BRICS’ dominant member China has stressed the need to fight protectionism and promote multilateral global trade.
“We are against unilateralism - we are in favor of free trade,” Chinese Premier Li Keqiang said earlier this month in response to Trump’s trade moves.
From its origin as an acronym coined in 2001 by then-Goldman Sachs chairman Jim O’Neill, BRICS has struggled to take shape as a body voicing cohesive positions on politics and forging deeper trade ties.
Its collective gross domestic product grew more than six-fold from $2.7 trillion in 2000 to over $17 trillion last year, eclipsing that of the European Union.
However, the value of trade between its members has actually fallen nearly 9 percent to $312 billion over the past five years, according to Johannesburg-based Standard Bank.
Analysts say global trade turmoil could give the group a shot in the arm.
“BRICS knew what they weren’t - i.e. Western - without quite knowing what they were,” said Martyn Davies, Deloitte Managing Director for emerging markets and Africa. “Now with the Trump administration, suddenly there’s an emerging common interest, ironically around trade.”

“SPECIAL TIMES”

Though they will not condemn the United States, BRICS leaders will staunchly defend multilateralism and organizations including the World Trade Organisation, according to a diplomat involved in drafting the summit’s final statement.
“The language of the statement will not be standard language because we live in special times,” the diplomat said.
A push to foster trade flows between BRICS member states is also expected, officials and analysts said.
Those efforts include bolstering the New Development Bank (NDB), the grouping’s financial institution.
Russia said this month it was in talks with the bank about borrowing more than $1 billion. On Monday, it approved loans totaling $600 million for energy and transportation projects in South Africa and China.
The NDB is expected to lend $4 billion to BRICS members this year. And South African deputy foreign minister Luwellyn Landers said this week the bank would begin lending to non-members, giving BRICS more clout as representative of the “global South”.
South Africa has invited the leaders of 22 additional countries to participate in this week’s summit, including 19 from Africa.
“There is a pretty big space for the BRICS nations to work together ... to create economic heft and ease the negative impacts of unilateralism and trade protectionism,” said Mei Guanqun of the China Center for International Economic Exchanges, a state-backed think-tank.
As the member hardest-hit by Trump’s trade moves, China is looking to diversify its trade ties to mitigate fallout.

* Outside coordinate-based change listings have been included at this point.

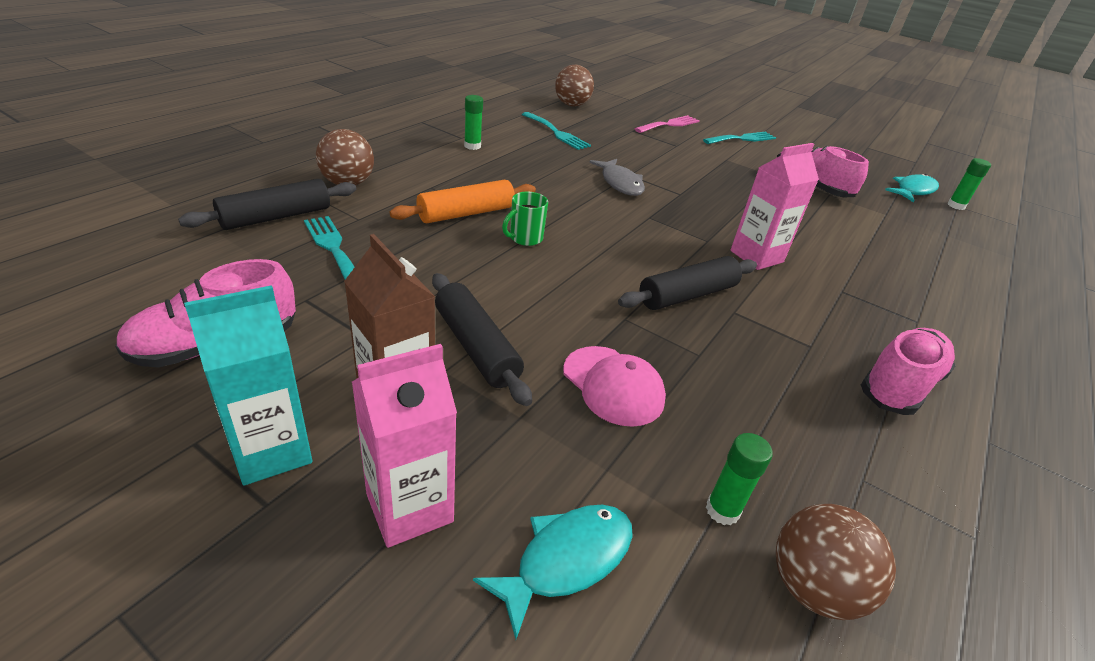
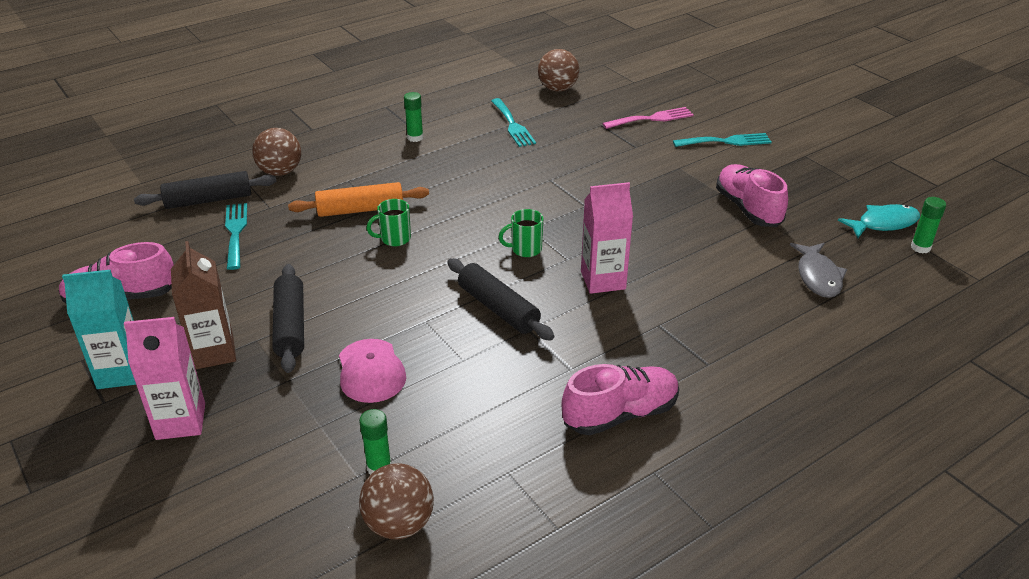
camera: 25 degrees right, 0 degrees up
(566, 560) = (253, 471): turquoise fish -> none
(620, 183) = (531, 189): grey fish -> grey fish (818, 276)
(662, 236) = (525, 249): none -> green mug
(687, 295) = (498, 308): black rolling pin -> black rolling pin turned 60 degrees clockwise

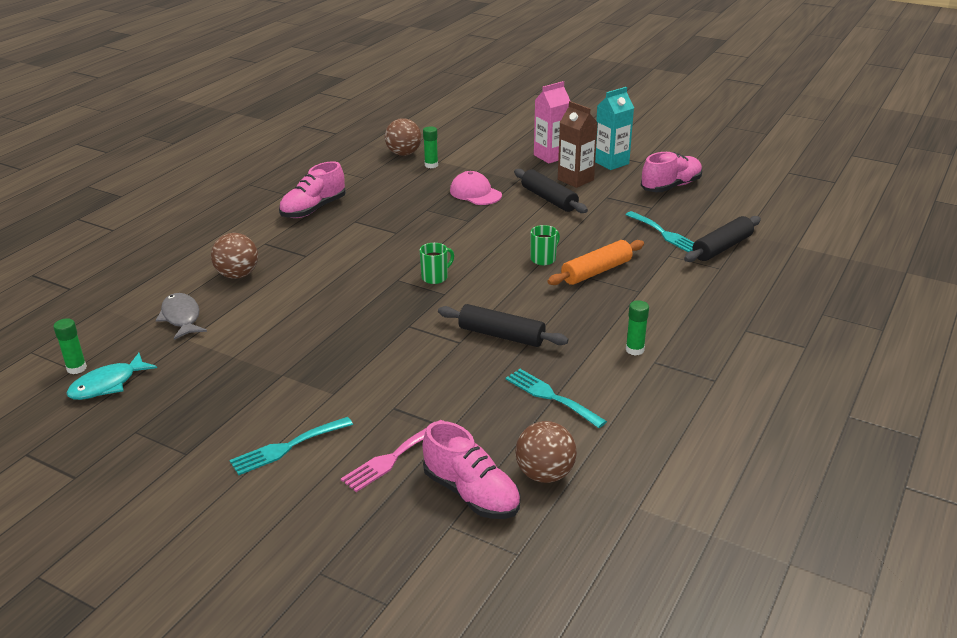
camera: 155 degrees right, 5 degrees down
(280, 172) = (705, 282): brown ball -> brown ball (237, 275)
(498, 308) = (425, 237): black rolling pin -> black rolling pin (501, 335)
(603, 280) = (360, 272): pink carton -> none
(748, 209) = (249, 364): pink shoe -> pink shoe (471, 494)

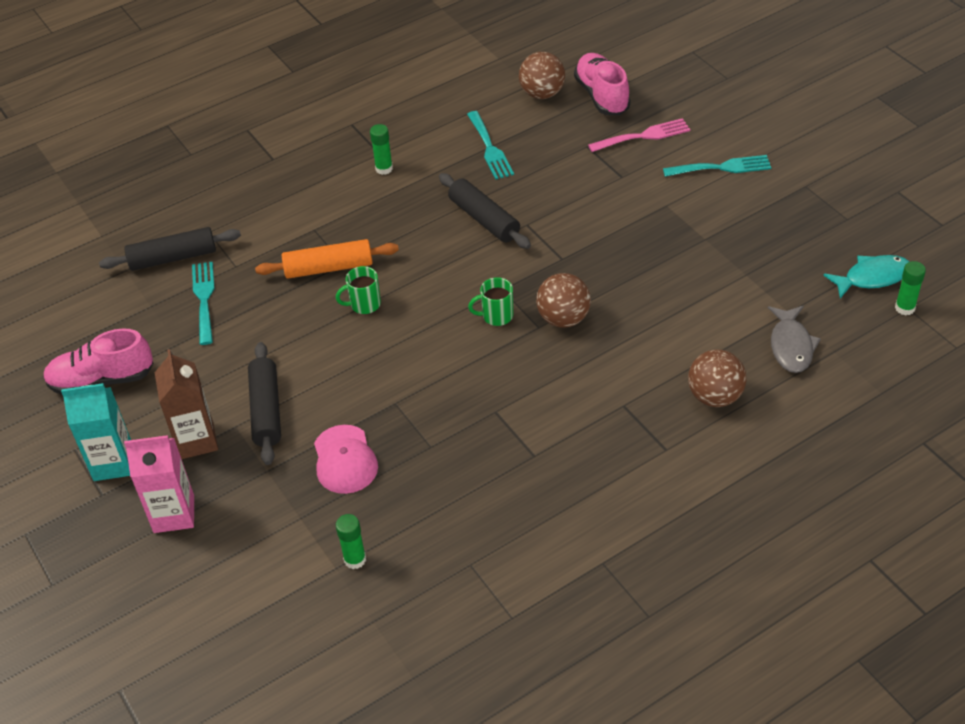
camera: 150 degrees left, 15 degrees up
(313, 209) = (577, 504): pink shoe -> none
(404, 154) = (373, 614): brown ball -> brown ball (563, 318)

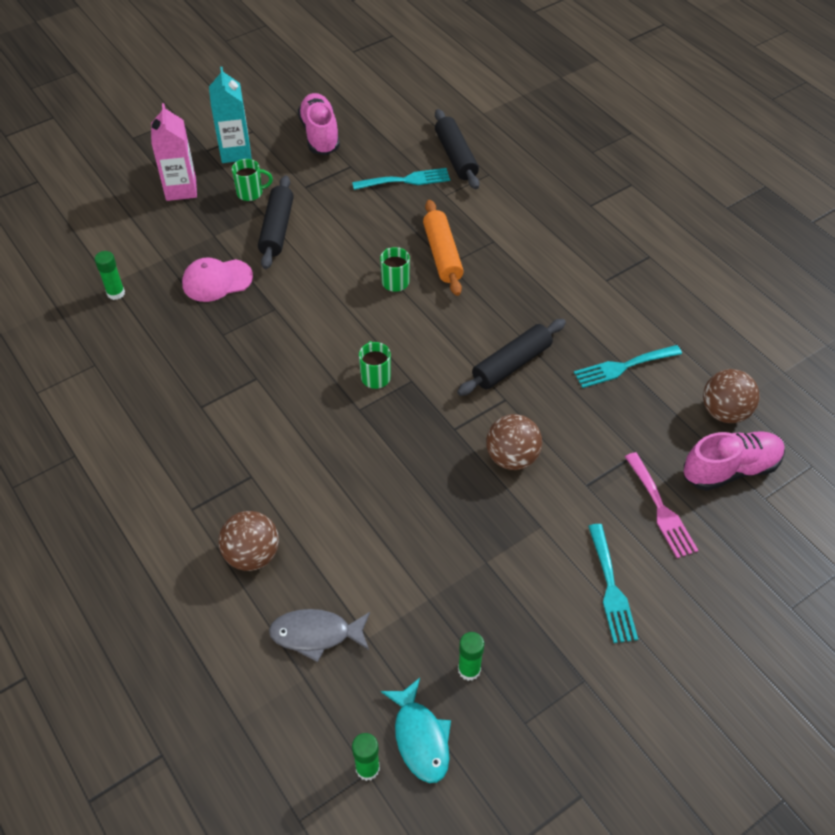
camera: 85 degrees right, 5 degrees up
(196, 440) = (251, 193): brown carton -> green mug
(266, 410) = (277, 229): black rolling pin -> black rolling pin turned 75 degrees counterclockwise
(384, 169) = (583, 284): green glue stick -> green glue stick (469, 670)
(563, 318) = (369, 429): brown ball -> brown ball (512, 457)

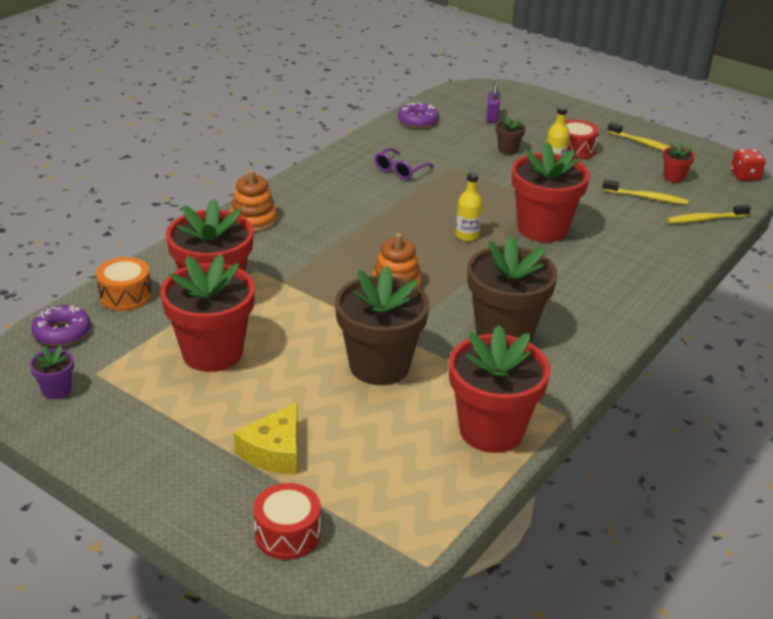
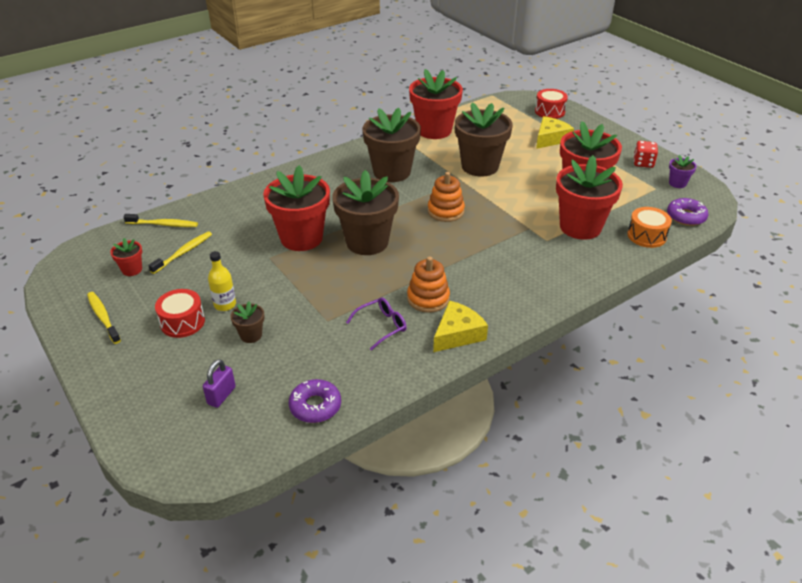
camera: 160 degrees left, 5 degrees up
(253, 220) = (542, 288): orange stacking toy -> orange stacking toy (428, 298)
(327, 174) = (457, 334): none -> yellow cheese
(467, 236) = (367, 242): yellow bottle -> brown flower pot
(646, 197) = (183, 252): yellow toothbrush -> yellow toothbrush turned 90 degrees clockwise
(744, 176) = (68, 260): red dice -> red dice (643, 163)

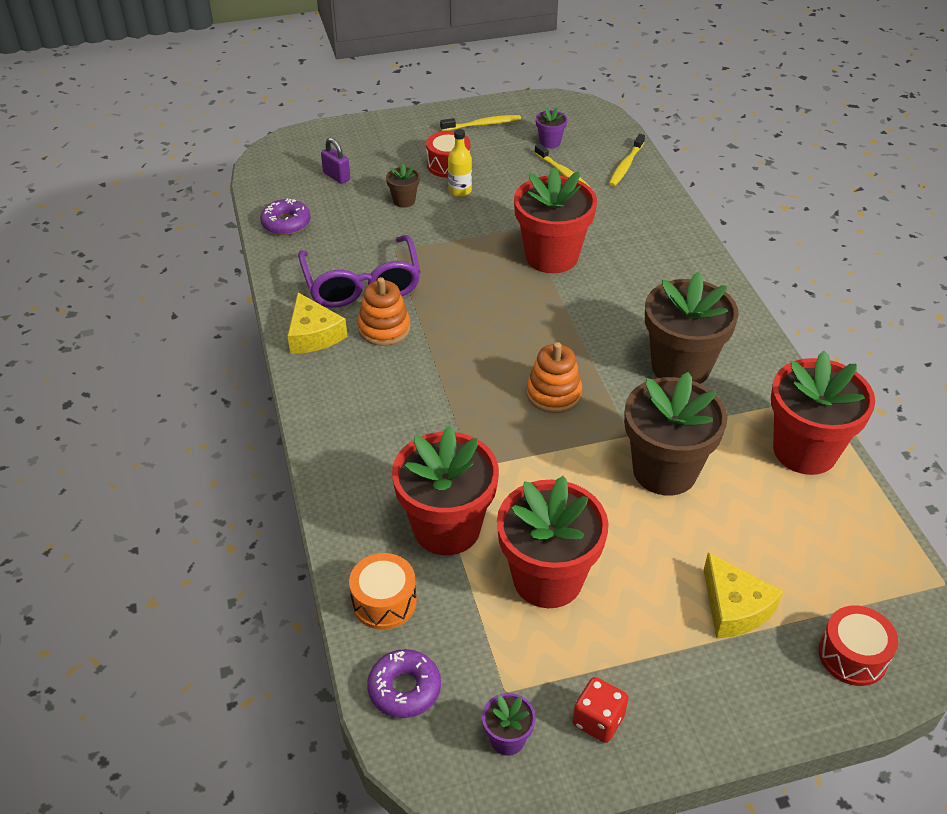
camera: 110 degrees right, 5 degrees up
(132, 269) = (550, 142): red flower pot -> purple flower pot
(367, 242) = (517, 306): brown flower pot -> none
(381, 326) = (362, 283): purple glasses -> purple glasses, size x1.95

Some analysts say agreeing preferential trade policies between BRICS members is a logical next step. But that may prove to be a bridge too far, at least for now.
Beijing already dominates BRICS and is involved in 80 percent of trade within the bloc. Opening the door to more and cheaper Chinese imports could be seen as too great a risk for the group’s smaller, less industrialized members.
“All those who are affected by lesser access into the U.S. market are likely to want to diversify their exports and just push everything into everybody else’s backyard,” said South Africa’s Davies. “I don’t think that would be desirable.”